Вдова Лунд улыбнулась — той понимающей материнской улыбкой, от которой щемило сердце.
— С тем, что выбрала, — сказала она. — С любовью. С потерей. С розами, которые цветут зимой. С памятью. — Она помолчала. — С тем, что однажды отказалась от крыльев ради человека, и ни разу не пожалела. Ну, почти ни разу.
За окном кричали чайки. Море шуршало пенной волной. Пахло оладьями и травяным чаем.
Онга сидела за столом в чужом доме, в чужом мире, с деревянным волчиком за пазухой, и думала о том, что так и не сжилась со своей историей, и поэтому её жизнь теперь — это дороги, чужие лица и короткие остановки у женщин, которые всё понимают. Если надо, то и без слов.
А ещё сны, в которых мальчики бегут к ней через двор, и она никогда не успевает их обнять.
— Сколько я ещё могу у вас пробыть? — спросила она.
— Сколько вашей душе угодно, госпожа хорошая, — с улыбкой ответила вдова Лунд. — На осень уже повернуло, постояльцев всё меньше и меньше.
Онга кивнула. Допила чай. Взяла ещё одну оладью — и на этот раз она почувствовала вкус. Мёд. Масло. Воздушное тесто, которое тает на языке.
— Хорошие у вас оладьи, — сказала она. — Домашние.
— О, это волшебный рецепт, — польщённо улыбнулась вдова. — Ещё со времён фейской молодости.
Онга улыбнулась в ответ. Впервые за долгое время — по-настоящему.
За окном перекрикивались чайки.
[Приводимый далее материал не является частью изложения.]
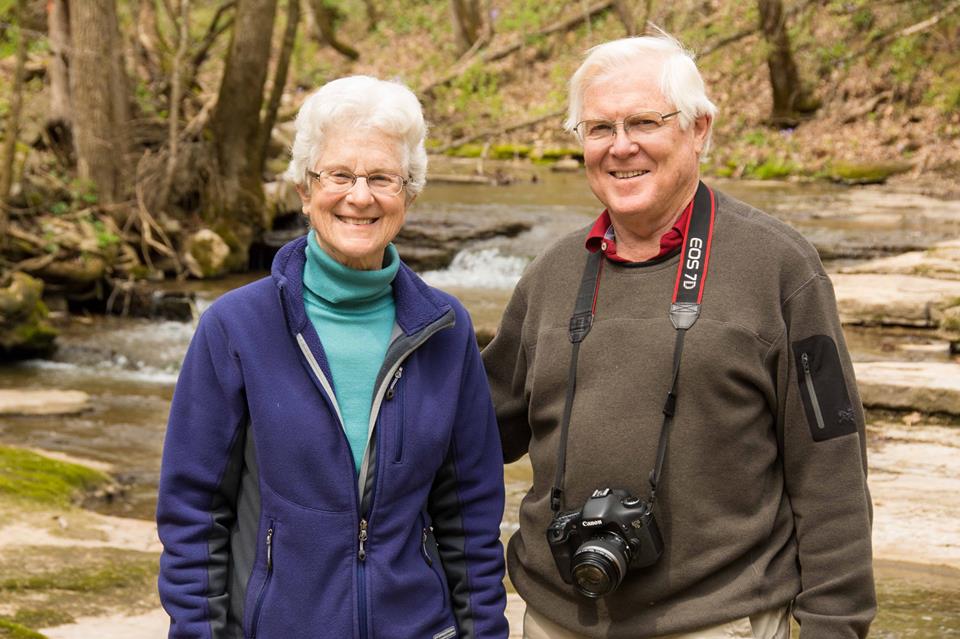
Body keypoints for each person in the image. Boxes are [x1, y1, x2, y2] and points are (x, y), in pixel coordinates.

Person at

Море мерно катило волну за волной. Где-то там, за сотнями миров, двое мальчишек просыпались сейчас в холодной казарме рода, и, может быть, один из них, младший, этой ночью ещё звал во сне маму.
Онга не знала этого наверняка. Она просто сидела и ела оладьи.
Потому что жизнь всегда продолжалась и нужно было дальше идти сквозь внутреннюю тьму. Возможно, где-то в ней в самом деле уже пробился росток света.
Словам вдовы Лунд почему-то очень хотелось верить.